In her introduction, Sri Lankan marine biologist Asha de Vos calls Ocean: From the Shore to the Abyss a love letter to the ocean and “an attempt to shine a light on some of the most exciting aspects of the deep blue, from tiny creatures to marine giants, dark trenches to colourful corals, rusting shipwrecks to cutting-edge marine-inspired inventions.” This is not simply a chronicle of oceanic knowledge, although it certainly is that. Ocean is also a beautifully illustrated treasury of weird, exciting and often unseen aspects of the water that covers almost two-thirds of the earth’s surface.
The book’s subtitle points to its six organizing categories, among them The Shore and The Abyss, each further divided into subsections. Rather than overwhelming, the structure makes the material feel approachable, with information broken into chunks as digestible as a high-end magazine. A photographic spread of various types of microscopic plankton seems both futuristic and prehistoric, looking at once like ghostly Tron characters and excavated fossils. A chapter called “The Ocean’s Singers: Humpback Whales” includes sonogram transcriptions of whale songs that look more like a marine Rosetta Stone than traditional musical composition.

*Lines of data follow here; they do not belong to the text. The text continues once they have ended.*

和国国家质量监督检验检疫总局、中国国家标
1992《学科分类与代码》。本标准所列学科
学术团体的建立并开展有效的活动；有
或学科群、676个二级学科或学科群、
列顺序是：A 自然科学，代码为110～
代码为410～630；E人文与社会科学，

The corresponding text summarizes everything scientists know about the songs, which De Vos explains is still limited. “While humpback whale songs are some of the best studied in the underwater world,” she writes, “they are also a gentle reminder that we still have so much to learn.”
The word I keep returning to when considering this book is captivating. Ocean is a lush volume that is as hard to put down as the best kinds of pulp novels, but highly recommended for science lovers as well as people interested in environmentalism, nature photography and deep-sea exploration.